Pictures excluded, output the lines of the data below between the one holding "the yellow flag" and the one holding "partially visible apple in corner, 767", inclusive, exactly as they stand.

════════════════

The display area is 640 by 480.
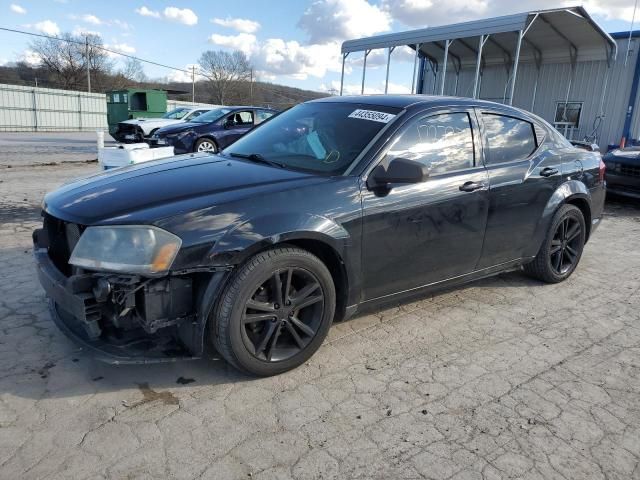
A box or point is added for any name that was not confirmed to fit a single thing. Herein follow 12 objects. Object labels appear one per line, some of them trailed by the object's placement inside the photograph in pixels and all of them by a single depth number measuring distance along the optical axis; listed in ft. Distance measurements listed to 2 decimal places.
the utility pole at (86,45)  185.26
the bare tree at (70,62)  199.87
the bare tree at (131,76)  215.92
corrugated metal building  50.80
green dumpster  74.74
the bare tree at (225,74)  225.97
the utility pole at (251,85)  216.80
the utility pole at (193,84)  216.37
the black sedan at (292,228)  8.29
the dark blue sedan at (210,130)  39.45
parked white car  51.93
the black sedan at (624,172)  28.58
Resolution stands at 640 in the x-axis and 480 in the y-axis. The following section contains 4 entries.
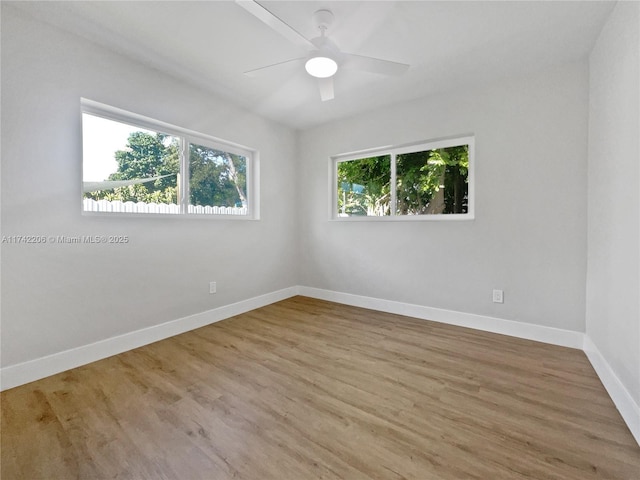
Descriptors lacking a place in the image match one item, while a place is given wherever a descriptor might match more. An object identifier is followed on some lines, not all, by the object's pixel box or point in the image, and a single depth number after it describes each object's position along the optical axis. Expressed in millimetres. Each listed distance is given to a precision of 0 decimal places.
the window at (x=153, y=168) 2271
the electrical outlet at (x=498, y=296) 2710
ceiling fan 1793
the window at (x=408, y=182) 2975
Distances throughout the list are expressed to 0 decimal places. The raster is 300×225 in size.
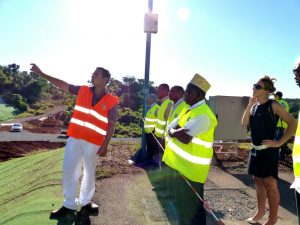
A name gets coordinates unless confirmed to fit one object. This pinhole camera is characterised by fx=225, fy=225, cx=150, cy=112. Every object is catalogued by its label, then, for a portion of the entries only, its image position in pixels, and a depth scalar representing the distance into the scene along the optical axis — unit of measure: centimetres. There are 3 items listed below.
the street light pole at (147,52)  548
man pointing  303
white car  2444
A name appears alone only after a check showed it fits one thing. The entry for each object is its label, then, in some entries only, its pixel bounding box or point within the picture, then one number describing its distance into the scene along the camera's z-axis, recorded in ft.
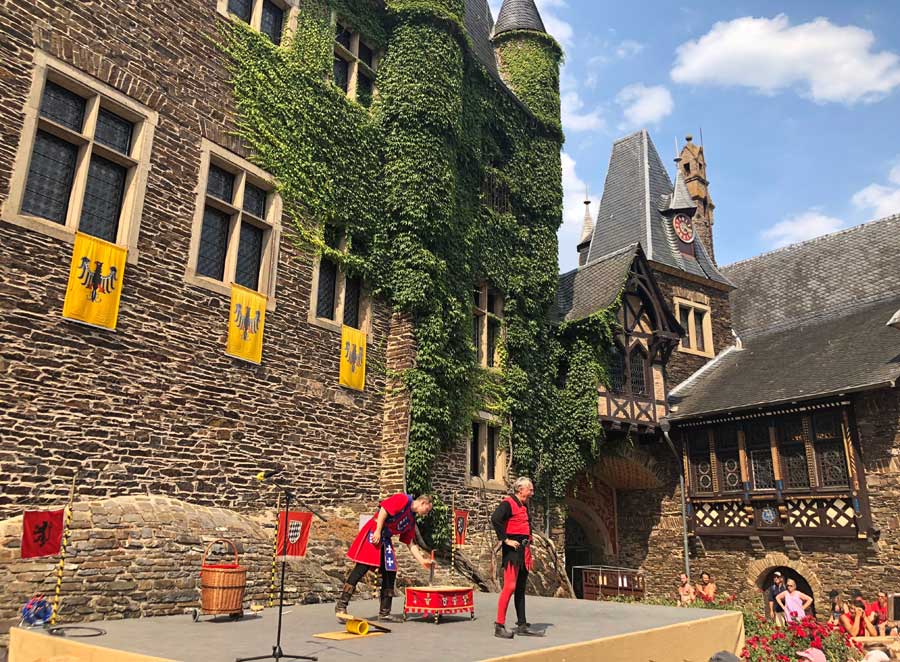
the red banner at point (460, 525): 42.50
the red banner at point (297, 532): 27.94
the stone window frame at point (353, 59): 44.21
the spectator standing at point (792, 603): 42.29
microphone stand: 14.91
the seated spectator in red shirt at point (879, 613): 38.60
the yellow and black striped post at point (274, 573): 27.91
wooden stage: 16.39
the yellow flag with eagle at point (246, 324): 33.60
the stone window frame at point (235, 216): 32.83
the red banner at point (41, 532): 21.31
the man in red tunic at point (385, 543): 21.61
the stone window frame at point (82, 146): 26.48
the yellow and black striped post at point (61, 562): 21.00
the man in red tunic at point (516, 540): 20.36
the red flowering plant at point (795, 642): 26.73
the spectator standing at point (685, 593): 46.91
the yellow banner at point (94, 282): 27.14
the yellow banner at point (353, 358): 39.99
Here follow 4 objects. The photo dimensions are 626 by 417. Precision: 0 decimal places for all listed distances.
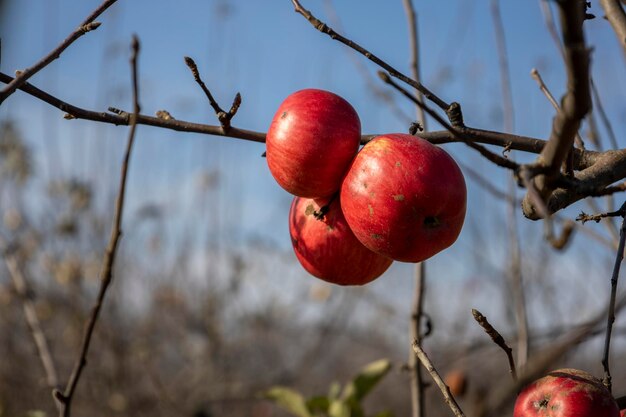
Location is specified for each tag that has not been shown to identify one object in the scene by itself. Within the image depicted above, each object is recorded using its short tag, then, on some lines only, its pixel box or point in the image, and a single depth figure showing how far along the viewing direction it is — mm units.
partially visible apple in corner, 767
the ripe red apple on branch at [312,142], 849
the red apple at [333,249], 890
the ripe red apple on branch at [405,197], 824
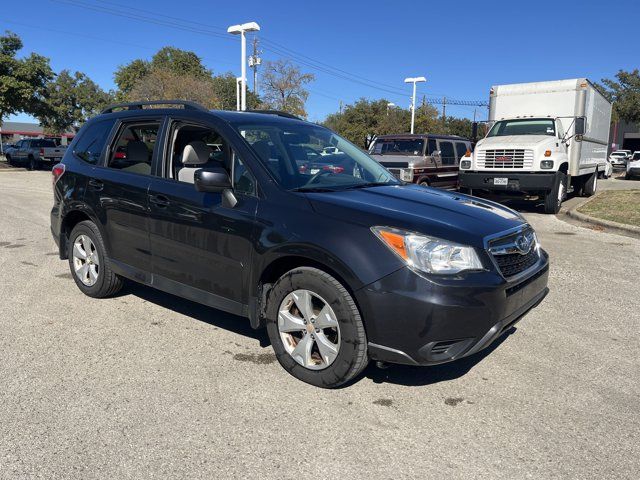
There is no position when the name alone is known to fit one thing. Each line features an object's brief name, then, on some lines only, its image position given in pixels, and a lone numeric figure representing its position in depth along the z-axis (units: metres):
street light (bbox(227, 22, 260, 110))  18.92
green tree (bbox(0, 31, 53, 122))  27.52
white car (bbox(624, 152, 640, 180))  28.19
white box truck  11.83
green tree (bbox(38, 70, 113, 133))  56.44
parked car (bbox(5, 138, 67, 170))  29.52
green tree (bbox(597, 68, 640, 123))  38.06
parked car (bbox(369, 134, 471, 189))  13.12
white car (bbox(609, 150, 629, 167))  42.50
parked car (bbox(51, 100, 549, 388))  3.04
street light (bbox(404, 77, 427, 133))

════════════════

**RESPONSE TO THE EXERCISE**
the yellow flag with eagle at point (246, 324): 33.60
the stone window frame at point (235, 216): 32.83
the red banner at point (41, 532): 21.31
the man in red tunic at point (385, 543): 21.61
the stone window frame at point (82, 146): 26.48
the yellow and black striped post at point (61, 562): 21.00
the man in red tunic at point (516, 540): 20.36
the red flowering plant at point (795, 642): 26.73
the spectator standing at point (685, 593): 46.91
the yellow banner at point (94, 282): 27.14
the yellow banner at point (353, 358): 39.99
Here follow 4 objects. The photo dimensions are 626 by 417. Precision: 0 decimal places for all listed distances.
Location is specified for each tag that has not been shown to identify one object in the scene by itself. Within the image depicted above, each object is recorded using its short tag, then, on some lines only, its pixel box or point in the image, and a single depth figure showing how far along the viewing direction it is — mm units.
partially visible apple in corner, 767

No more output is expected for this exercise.